• **ACTIVITY**:
Which lines in the data below contain the word "corner"? Return each of them.

• **Records from a data collection**:

- - -

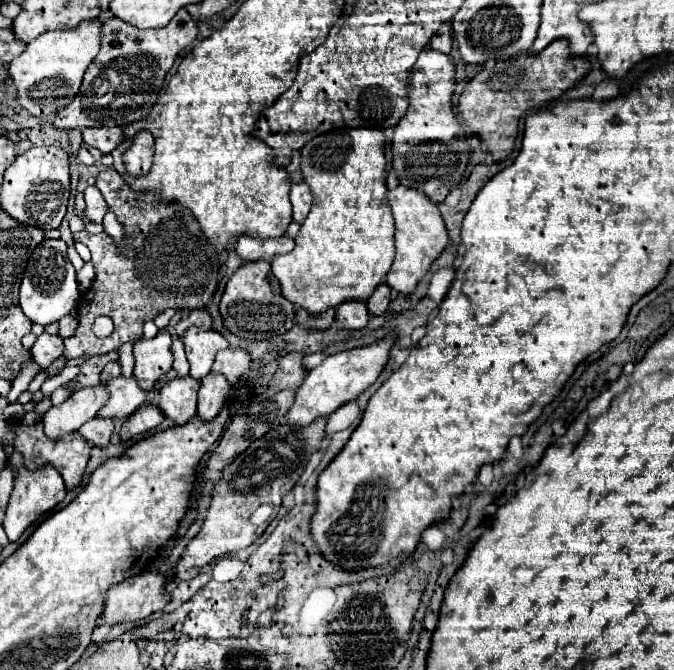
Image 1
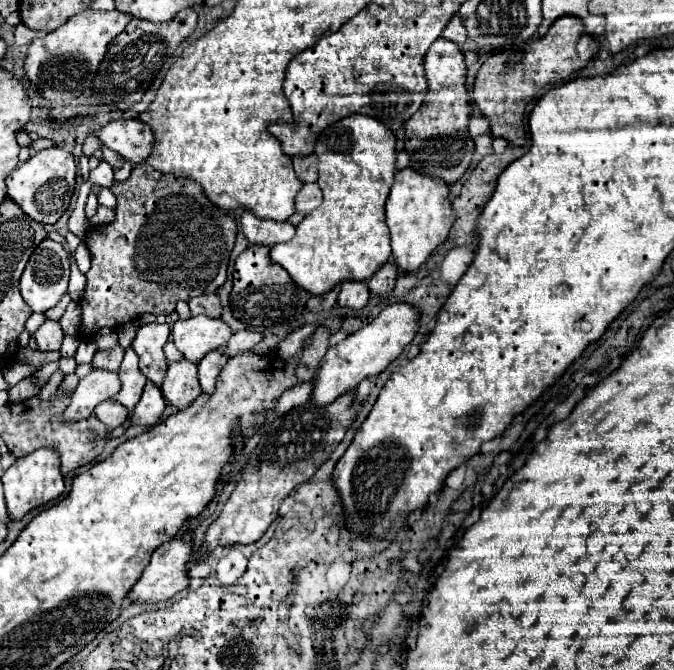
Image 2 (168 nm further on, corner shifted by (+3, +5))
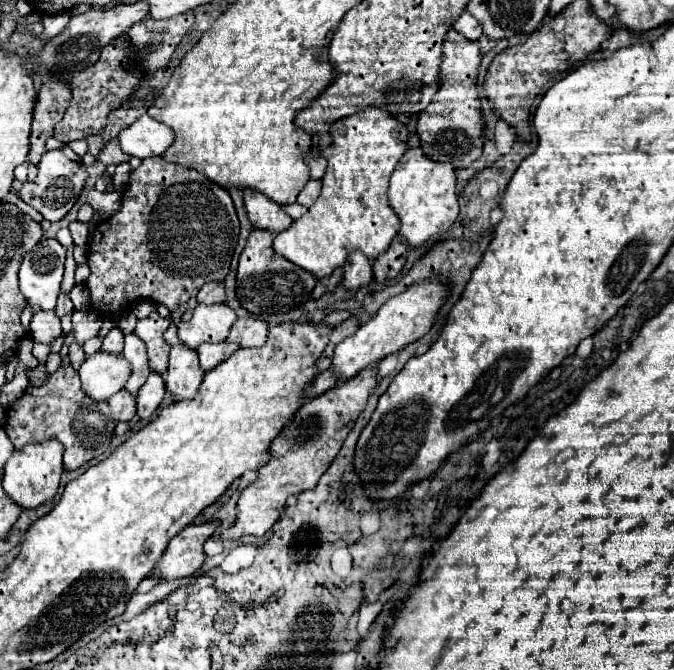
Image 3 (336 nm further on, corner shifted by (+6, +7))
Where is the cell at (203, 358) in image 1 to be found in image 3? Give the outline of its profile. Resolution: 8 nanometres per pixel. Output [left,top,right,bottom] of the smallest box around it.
[179,303,237,349]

- - -

• **ANSWER TO THIS PROBLEM**:
Image 2 (168 nm further on, corner shifted by (+3, +5))
Image 3 (336 nm further on, corner shifted by (+6, +7))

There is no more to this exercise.